Start of PROVIDED ENTRIES

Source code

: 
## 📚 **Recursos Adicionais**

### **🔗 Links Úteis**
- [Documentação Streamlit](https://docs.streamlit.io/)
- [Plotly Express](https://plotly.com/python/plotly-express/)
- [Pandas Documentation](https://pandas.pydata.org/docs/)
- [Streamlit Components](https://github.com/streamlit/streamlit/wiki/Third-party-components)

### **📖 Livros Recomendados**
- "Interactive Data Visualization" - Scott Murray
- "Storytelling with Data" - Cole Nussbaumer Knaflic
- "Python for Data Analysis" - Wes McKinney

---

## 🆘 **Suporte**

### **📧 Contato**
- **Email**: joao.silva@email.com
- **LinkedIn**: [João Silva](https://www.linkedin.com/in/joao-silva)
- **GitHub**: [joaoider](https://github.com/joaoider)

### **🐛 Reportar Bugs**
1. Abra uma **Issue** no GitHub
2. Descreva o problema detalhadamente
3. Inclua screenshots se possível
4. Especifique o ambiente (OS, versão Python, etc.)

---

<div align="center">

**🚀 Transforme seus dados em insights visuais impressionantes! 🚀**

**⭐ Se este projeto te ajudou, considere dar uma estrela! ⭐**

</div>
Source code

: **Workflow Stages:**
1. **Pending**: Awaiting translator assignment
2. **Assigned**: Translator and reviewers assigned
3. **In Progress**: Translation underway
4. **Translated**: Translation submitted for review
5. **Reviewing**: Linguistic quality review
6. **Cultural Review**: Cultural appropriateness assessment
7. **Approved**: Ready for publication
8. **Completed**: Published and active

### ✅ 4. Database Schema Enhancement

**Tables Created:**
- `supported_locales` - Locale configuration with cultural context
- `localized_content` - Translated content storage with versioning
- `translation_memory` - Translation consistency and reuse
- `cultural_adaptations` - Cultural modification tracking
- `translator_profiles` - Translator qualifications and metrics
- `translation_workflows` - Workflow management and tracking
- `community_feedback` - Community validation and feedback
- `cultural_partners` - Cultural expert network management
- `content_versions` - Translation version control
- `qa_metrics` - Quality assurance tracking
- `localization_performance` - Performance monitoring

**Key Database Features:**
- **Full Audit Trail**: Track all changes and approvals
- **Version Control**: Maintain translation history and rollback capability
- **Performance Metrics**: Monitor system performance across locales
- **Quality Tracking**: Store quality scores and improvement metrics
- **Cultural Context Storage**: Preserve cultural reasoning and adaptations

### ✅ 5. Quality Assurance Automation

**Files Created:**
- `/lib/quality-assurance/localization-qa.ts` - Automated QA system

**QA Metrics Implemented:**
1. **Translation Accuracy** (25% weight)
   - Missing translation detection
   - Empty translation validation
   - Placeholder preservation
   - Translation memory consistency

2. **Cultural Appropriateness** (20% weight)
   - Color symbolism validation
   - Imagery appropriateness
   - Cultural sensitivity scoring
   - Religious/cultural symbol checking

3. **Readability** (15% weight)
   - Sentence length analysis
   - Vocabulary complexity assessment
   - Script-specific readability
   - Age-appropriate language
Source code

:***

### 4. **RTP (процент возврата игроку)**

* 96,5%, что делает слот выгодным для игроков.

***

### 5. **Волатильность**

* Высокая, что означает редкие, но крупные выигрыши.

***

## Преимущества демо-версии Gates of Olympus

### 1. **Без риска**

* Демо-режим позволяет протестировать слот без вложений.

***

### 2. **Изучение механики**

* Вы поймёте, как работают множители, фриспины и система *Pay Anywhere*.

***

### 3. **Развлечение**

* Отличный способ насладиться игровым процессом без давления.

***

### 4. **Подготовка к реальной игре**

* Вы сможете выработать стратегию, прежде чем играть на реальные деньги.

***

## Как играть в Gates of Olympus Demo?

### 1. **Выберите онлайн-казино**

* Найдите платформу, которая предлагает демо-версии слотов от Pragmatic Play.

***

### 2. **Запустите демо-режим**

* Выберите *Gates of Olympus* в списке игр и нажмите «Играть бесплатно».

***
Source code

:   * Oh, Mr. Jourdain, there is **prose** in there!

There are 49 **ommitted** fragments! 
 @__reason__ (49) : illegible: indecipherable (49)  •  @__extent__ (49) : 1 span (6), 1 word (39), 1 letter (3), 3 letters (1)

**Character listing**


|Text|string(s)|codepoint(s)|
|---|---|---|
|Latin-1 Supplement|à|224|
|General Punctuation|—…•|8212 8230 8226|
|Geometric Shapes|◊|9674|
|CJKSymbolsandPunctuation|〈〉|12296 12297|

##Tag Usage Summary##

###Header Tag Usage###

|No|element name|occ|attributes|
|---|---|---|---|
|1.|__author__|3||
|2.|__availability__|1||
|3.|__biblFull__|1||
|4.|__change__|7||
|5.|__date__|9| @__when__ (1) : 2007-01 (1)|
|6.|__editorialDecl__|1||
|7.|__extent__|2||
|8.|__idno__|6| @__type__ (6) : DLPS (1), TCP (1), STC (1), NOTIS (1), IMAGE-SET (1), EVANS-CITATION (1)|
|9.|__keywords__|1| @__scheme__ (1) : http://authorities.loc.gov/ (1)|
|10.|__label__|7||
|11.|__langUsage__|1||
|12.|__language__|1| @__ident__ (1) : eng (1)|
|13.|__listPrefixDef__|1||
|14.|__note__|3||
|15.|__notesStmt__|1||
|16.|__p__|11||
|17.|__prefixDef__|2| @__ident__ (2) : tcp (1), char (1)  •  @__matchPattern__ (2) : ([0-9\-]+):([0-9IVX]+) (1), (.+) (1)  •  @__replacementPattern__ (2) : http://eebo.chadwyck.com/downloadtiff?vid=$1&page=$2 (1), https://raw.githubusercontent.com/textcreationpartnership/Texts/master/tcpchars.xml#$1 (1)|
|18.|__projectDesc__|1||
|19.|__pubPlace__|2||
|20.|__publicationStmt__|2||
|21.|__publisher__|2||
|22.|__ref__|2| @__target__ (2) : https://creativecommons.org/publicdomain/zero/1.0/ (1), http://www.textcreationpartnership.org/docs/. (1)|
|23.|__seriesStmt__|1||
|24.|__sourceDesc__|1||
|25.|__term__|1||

End of PROVIDED ENTRIES

All that should appear in the response is the run of lines from the first line of the entries through the line containing "- **LinkedIn**: [João", copied exactly.

SOLVED EXERCISE:
Source code

: 
## 📚 **Recursos Adicionais**

### **🔗 Links Úteis**
- [Documentação Streamlit](https://docs.streamlit.io/)
- [Plotly Express](https://plotly.com/python/plotly-express/)
- [Pandas Documentation](https://pandas.pydata.org/docs/)
- [Streamlit Components](https://github.com/streamlit/streamlit/wiki/Third-party-components)

### **📖 Livros Recomendados**
- "Interactive Data Visualization" - Scott Murray
- "Storytelling with Data" - Cole Nussbaumer Knaflic
- "Python for Data Analysis" - Wes McKinney

---

## 🆘 **Suporte**

### **📧 Contato**
- **Email**: joao.silva@email.com
- **LinkedIn**: [João Silva](https://www.linkedin.com/in/joao-silva)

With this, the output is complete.